We didn’t know what to expect.
For the first time, my husband Tim and I were taking part in Sycamore Tree. We were there as victims of crime, telling our story to prisoners on the course.
In January 2014, our son, Dan, died from multiple organ failure, three days after taking ecstasy at his first ever rave. He was just 16, and the last person anyone would expect to come to harm from drugs. The young man who sold them to him was jailed for five years for supply of class A drugs.
After Dan died, we connected with Ray and Vi Donovan, who also lost their son tragically, and who share their story on Sycamore Tree, a victim awareness and restorative justice course for prisoners, run by Prison Fellowship.
Ray and Vi told us all about the course and how the sycamore tree in the story of Zacchaeus is a symbol of forgiveness and restoration.
The day after hearing about Sycamore Tree for the first time, we went to visit Dan’s grave. The decision of where he should be buried was an incredibly hard one, but we had chosen a plot under the shade of a tree. Imagine our astonishment to realise it was a sycamore tree!
We agreed to tell our story on a Sycamore Tree course at HMP Brixton. Since then we have spoken on dozens of courses, to hundreds of prisoners. The learners engage with us every time. All we do is tell our story. We tell them what it was like to lose Dan, and to then sit through the trial and listen to the defendant. The learners we meet in prison often haven’t thought about the other side of the story. It is always a very intense and moving time.
In one session, after we had shared Dan’s story, a woman experienced her own lightbulb moment. She was serving time for supplying class A drugs, but also had a son the same age as Dan. She confessed, “I didn’t think there might be victims of my crime. It could have been my own son.”
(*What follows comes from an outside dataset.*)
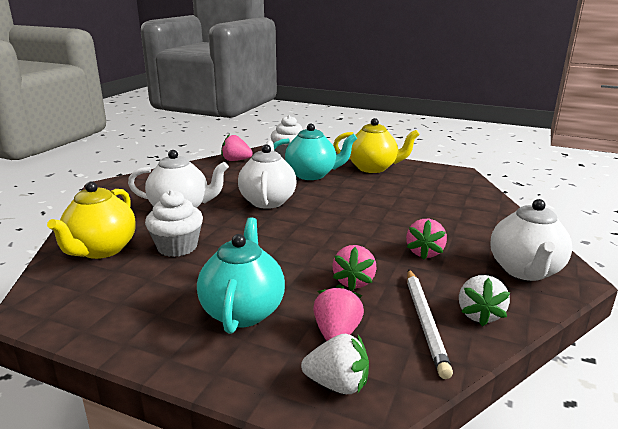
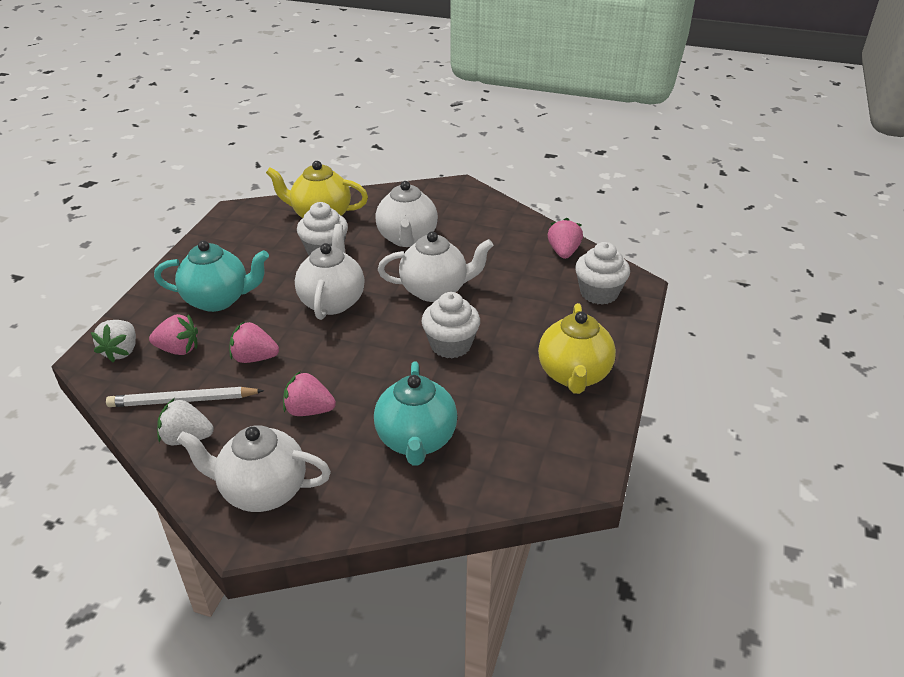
camera: 85 degrees right, 15 degrees up
turquoise teapot [274,123,357,180] -> turquoise teapot moved to [374,361,457,466]
none -> white teapot [295,224,364,320]
none -> white cupcake [421,292,480,358]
The sycamore tree’s seeds spin out as they fall — you don’t know where they are going to land. In the same way, we can’t ever know fully what impact the Sycamore Tree course will have on a prisoner. In the final session, many of them choose to stand up and make a declaration about their remorse. But we know that step is just one on the long and difficult journey they have before them to turn their lives around. And so we pray what they learn on the course, and what they experience, will give them strength in the difficult days to come.
Whenever we tell Dan’s story, we pray that it would bear much fruit, that from something so terrible would come life, hope and redemption. The only way this can happen is through God. We believe there is nothing so bad that God can’t redeem it and bring good from bad, light from darkness, life from death.
It is a privilege for Tim and me to be part of the work that God is doing in prisoners’ lives. Today I want to ask if you will join us in this work. Prison Fellowship offers the Sycamore Tree course completely free to prisons and prisoners, because they believe in its life-transforming potential. It costs just £180 for one prisoner to take the six-week course. Please would you consider making a gift today to support a Sycamore Tree learner as they begin the journey of turning their life around?
£15 each month could enable one learner to complete a Sycamore Tree course.
A one-off donation of £48 could provide all the workbooks for a Sycamore Tree course of 20 learners.
Our son, Dan, was so young when he died. He had all his life ahead of him. The best restitution the offender could make would be to live his best life now, to live life in all its fullness. And that is what we hope for every Sycamore Tree learner we meet.